Rein-in costs especially for weight loss drugs and cell and gene therapies

Makers of the new weight loss drugs are charging U.S. patients as much as 5.5 times more than patients abroad for the same medications and, while Medicare currently doesn’t cover these drugs, estimates indicate costs to Medicare could be $13.6 billion to $26.8 billion in just a single year. The Congressional Budget Office (CBO) predicted that covering GLP-1 weight loss drugs “at their current prices, would cost the federal government more than it would save from reducing other health care spending.” Newly-approved cell and gene therapies have sky-high prices in the millions of dollars that can break state Medicaid budgets and are projected to cost taxpayers an estimated $300 billion over 15 years. Drug makers must have financial skin in the game for the high-priced therapies and lower costs for patients and payers.

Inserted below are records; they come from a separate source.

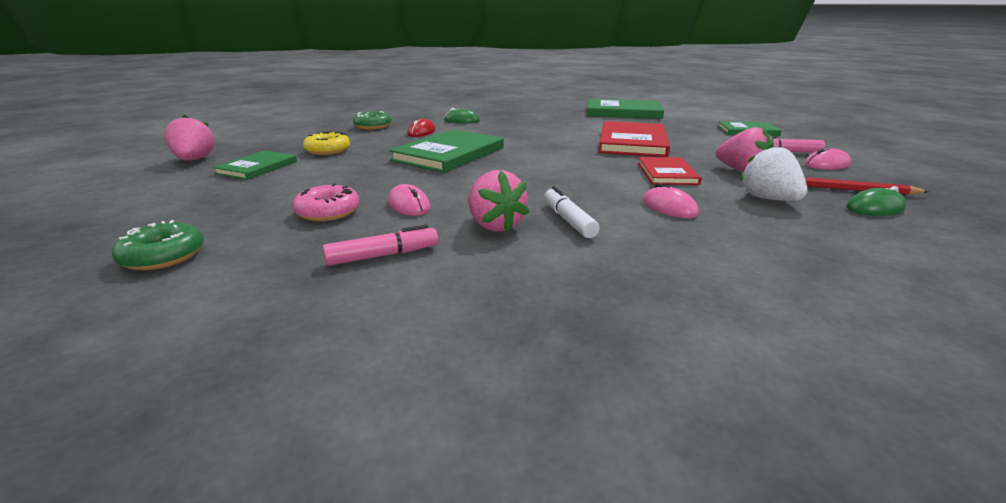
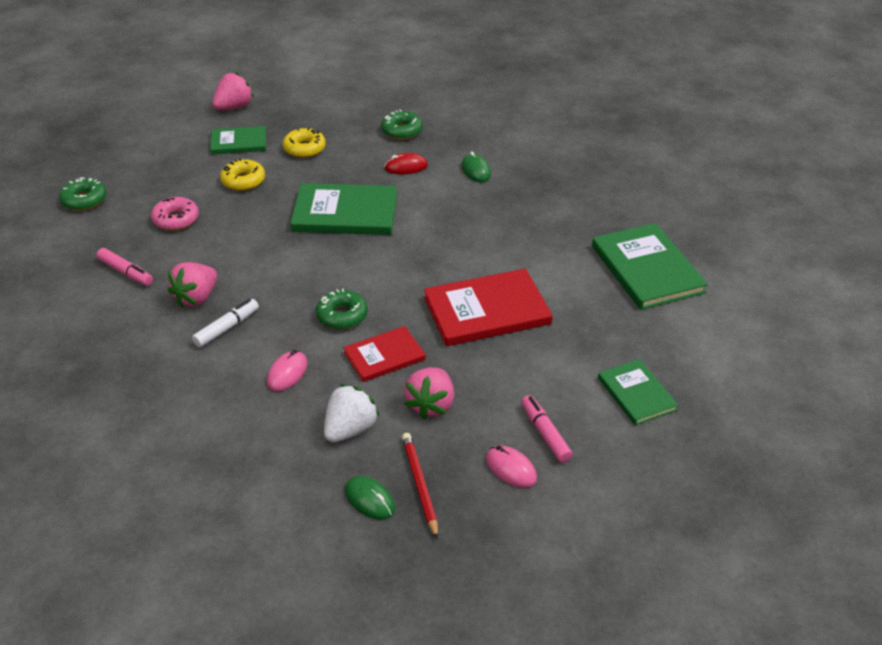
camera: 60 degrees right, 15 degrees up
pink mouse [388,184,430,216] -> none
none -> yellow donut [220,158,265,191]
none -> green donut [316,289,368,330]

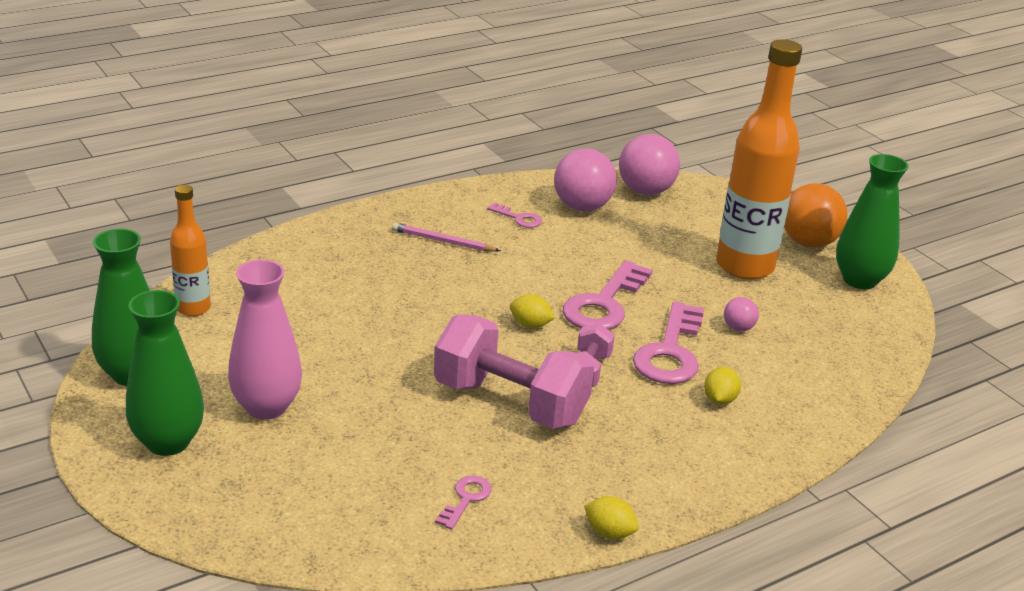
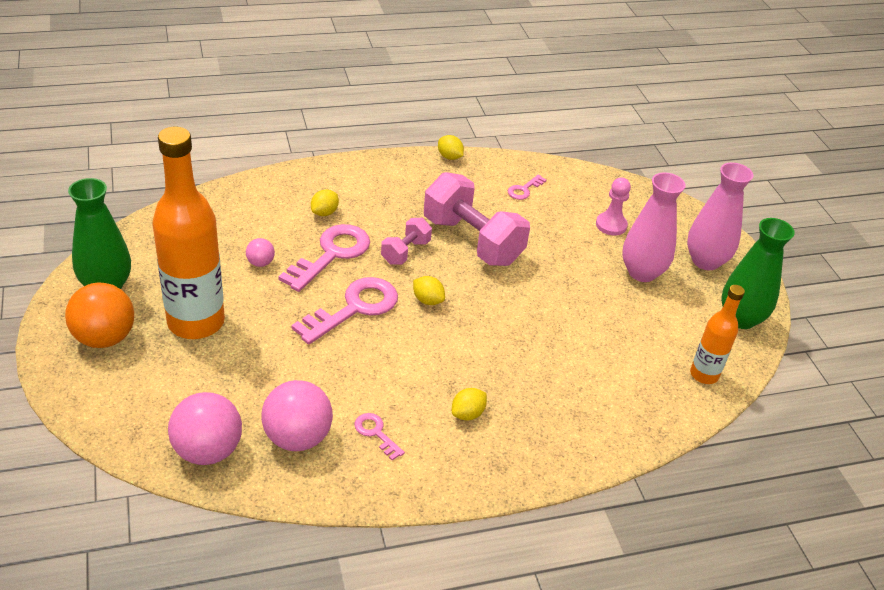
camera: 165 degrees left, 10 degrees up
green vase [126,290,204,456] -> pink vase [687,162,753,270]
pink pencil [392,223,500,252] -> yellow lemon [452,388,487,420]
none -> pink pawn [596,178,631,236]

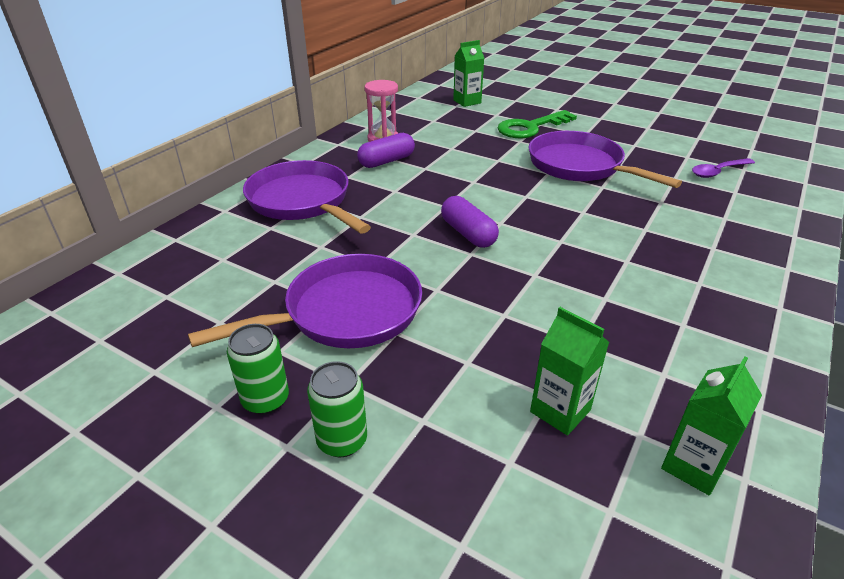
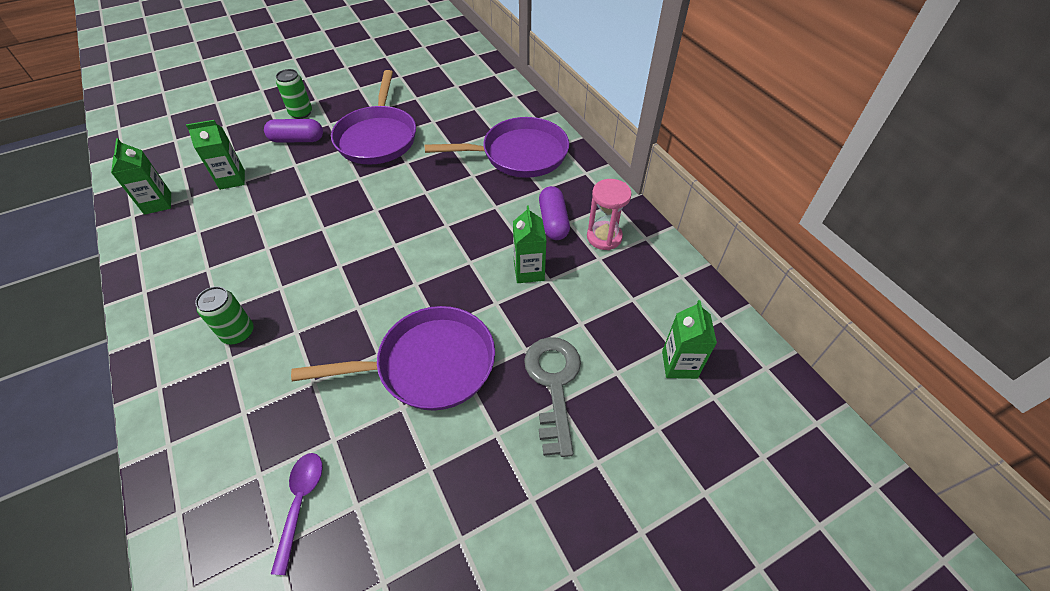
camera: 120 degrees right, 15 degrees up
green can [227,324,289,415] -> green can moved to [195,286,254,344]
purple capsule [441,196,499,248] -> purple capsule moved to [264,119,323,143]
green key [497,110,577,138] -> grey key [524,337,581,457]
none -> green carton [513,205,547,283]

Ensure launch prices are justified

Drug makers should be required to conduct comparative effectiveness studies comparing their new drugs to existing drugs on the market. HHS should issue an annual report on launch prices and launch price trends to systematically monitor their impacts on consumers and taxpayers. The Patient-Centered Outcomes Research Institute (PCORI) and Agency for Healthcare Research and Quality (AHRQ) should be empowered with the resources and authorities necessary to conduct cost-effectiveness work to assess whether launch prices and ongoing price increases, align with actual value to patients.

Lower Medicare drug costs

Medicare should maximize use of drug value assessments from non-partisan, independent organizations like ICER into the drug price negotiation process – so long as those value assessments reflect the rights and needs of all patients and do not discriminate against the disabled, elderly, or terminally ill. Medicare also should be as transparent as possible about its justification for negotiated prices, so that the public knows negotiated prices represent the lowest possible prices that Medicare can obtain. The rebate rule should be permanently rescinded and Part D plans should have more flexibility to manage high-cost drugs.


Drug manufacturers routinely justify their pricing decisions by citing industry-funded research, which claims that it costs $2.6 billion in R&D to bring a new drug to market. However, a JAMA study found that drug prices do not correlate with R&D costs, making pricing transparency critical.

Enhance pricing transparency and reporting

The Fair Accountability and Innovative Research (FAIR) Drug Pricing Act should be enacted to enhance drug pricing transparency.

Require list prices in direct-to-consumer (DTC) advertising

Drug makers spent an astounding $8.1 billion on DTC advertising pushing brand drugs in 2022. Congress should enact the Drug-Price Transparency for Consumers Act to require drug makers to disclose list prices in DTC ads.

Disclose taxpayer investments in drug research

Data show that funding from the National Institutes of Health contributed to virtually all of the drugs approved by the FDA between 2010 – 2019. Drug makers should be required to disclose R&D costs for drugs, including the amount funded by taxpayers.

Thwart patient assistance schemes that increase costs

Third-party patient assistance programs can help patients afford high-priced drugs – but in many cases drug makers use them to shield patients from high prices while their health care premiums continue to grow. Drug maker patient assistance should be prohibited in commercial plans, and co-pay accumulator programs that discourage inappropriate drug company assistance should be explicitly permitted in federal health programs and commercial health plans.